The Ring of Truth
Feature Films for Families has built an 18 million-name database, consisting of 7 million customers and 11 million prospects. These prospects come pre-qualified, after a fashion: They've all been recommended by existing customers, who allow the Murray, UT-based family entertainment firm to use its names during introductory calls.
“When you call on the phone you are a stranger, and you have to fight the credibility issue,” says CEO Forrest S. Baker III. “If you have a referral, [prospects] will take 90 seconds or two minutes and listen.”
The company fell into this strategy by accident. Its original marketing strategy consisted of pulling names from a telephone directory within a high-likelihood area and systematically calling each house.
“We had a fairly good success rate of about 10% to 15%,” he says. “But consumers would say ‘You ought to call so and so — and when we did that, 50% of the homes bought.”
The company doesn't even give a reward to customers for recommending prospects. They once tested this, though. “Customers said they were offended,” Baker notes. Instead, sales reps talk with prospects about the need for entertainment with strong traditional values, and customers willingly suggest additional prospects.
The company's focus on telemarketing is so concentrated that when its Web site captures prospects, it asks only for their telephone number, and not their mailing address or e-mail address. This reliance on telephone sales is largely dictated by its business model — it only has the right to sell the films it doesn't create by phone, and does virtually no prospecting direct mail or e-mail marketing.

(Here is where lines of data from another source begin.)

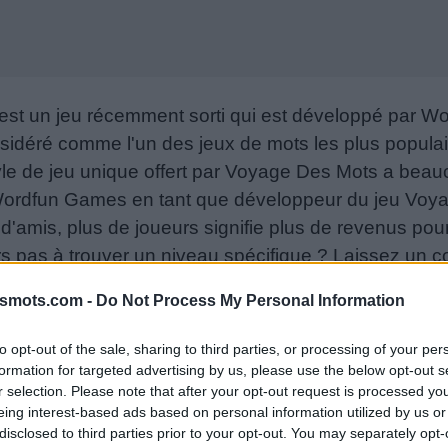
st un jeu récemment sorti qui est développé par 
sidéré comme l'un des jeux de mots les plus popula
le de jeu unique offert par Voyage Des Mots a beauc
 Wordfun Games en tant que développeur du jeu Voy
e d'amis, plus de joueurs signifie plus de revenus pou
urs pas à trouver un niveau spécifique ? Laissez un
 aider !
smots.com -
Do Not Process My Personal Information
06-29
to opt-out of the sale, sharing to third parties, or processing of your per
s ou le numéro de niveau :
formation for targeted advertising by us, please use the below opt-out s
r selection. Please note that after your opt-out request is processed y
eing interest-based ads based on personal information utilized by us or
disclosed to third parties prior to your opt-out. You may separately opt-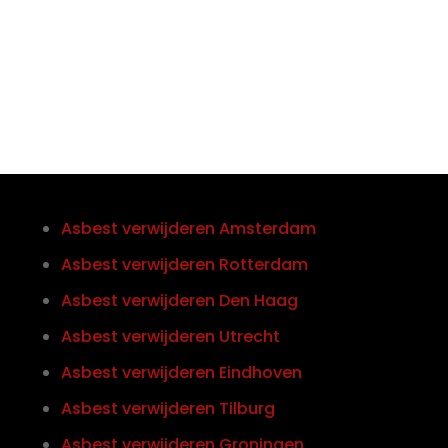
Telefoon/Whatsapp
0852121774
Asbest verwijderen Amsterdam
Asbest verwijderen Rotterdam
Asbest verwijderen Den Haag
Asbest verwijderen Utrecht
Asbest verwijderen Eindhoven
Asbest verwijderen Tilburg
Asbest verwijderen Groningen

The 11 million prospects represent more telephone numbers than the company's eight call centers (six in the United States, one in Toronto and another in Manchester, England) can keep up with. As a result, when people move it runs the risk of losing the ability to contact them.
This makes access to first-rate phone data essential. Even with trained operators taking the prospect information, there were mistakes, such as the occasional mistranscribed number, or customers giving incorrect or out-of-date information. Standard change of address updates yielded only a 2% to 3% match rate.
“NCOA was spectacularly unsuccessful,” Baker says. “Don't ask me why.”
In May 2000, Baker ran 250,000 seemingly dead-end leads — both prospects and existing customers — through Experian's Address Update program. According to Mike Bills, vice president of information systems at Feature Films for Families, the service yielded 42,071 usable telephone numbers. These reactivated customers have purchased $1.2 million in products — and are still valid targets.
Bills was pleased with the results, but less so with the price tag. The quarter-million-name file had cost Feature Films for Families $180,000.
Furthermore, the file Experian returned contained more information than was needed, including a full contact information history and Social Security number for each prospect.
Because of this, Feature Films for Families held off on submitting more segments to Experian until June 2002, when the Costa Mesa, CA-based information provider asked Baker to test its new TruVue product.
The price was right — 1 million names would be analyzed for around $20,000. TruVue provided updated information on 400,000 individuals. Feature Films for Families has since dedicated 19 sales reps to renewing contact with these customers. Through December it had confirmed nearly 200,000 new telephone numbers, and Bills hopes to verify at least 100,000 more.
To date, the company has generated more than $1 million from these recontacted customers — equaling what it realized on its earlier test, albeit on a file four times as large. But that's after one sales cycle. Feature Films for Families makes four efforts per household each year.
The company can receive additional updates on any customer it submits whenever the customer moves. TruVue assigns consumers within a data file a unique identifier code, allowing marketers to monitor address changes.
“It is a linkage technology, and not a list source,” explains Denise Hopkins, director of strategic marketing for Experian's database solutions division. “We use TruVue when there is an existing relationship with a customer or prospect.” Furthermore, TruVue customers have to be willing to extend credit to their prospects.
This is especially helpful with younger families, which are fertile sources of customers. A family with a new child may move into a new house, lowering their potential creditworthiness score. But if Feature Films for Families has followed a prospect from a previous address, and knows the prospect was at that address for a while, it can adjust the credit risk score upward.
“The next phase will be to look at information in [Baker's] database and provide intelligence on individual consumers, as opposed to households,” Hopkins says. “That will be key for him in terms of his family focus.”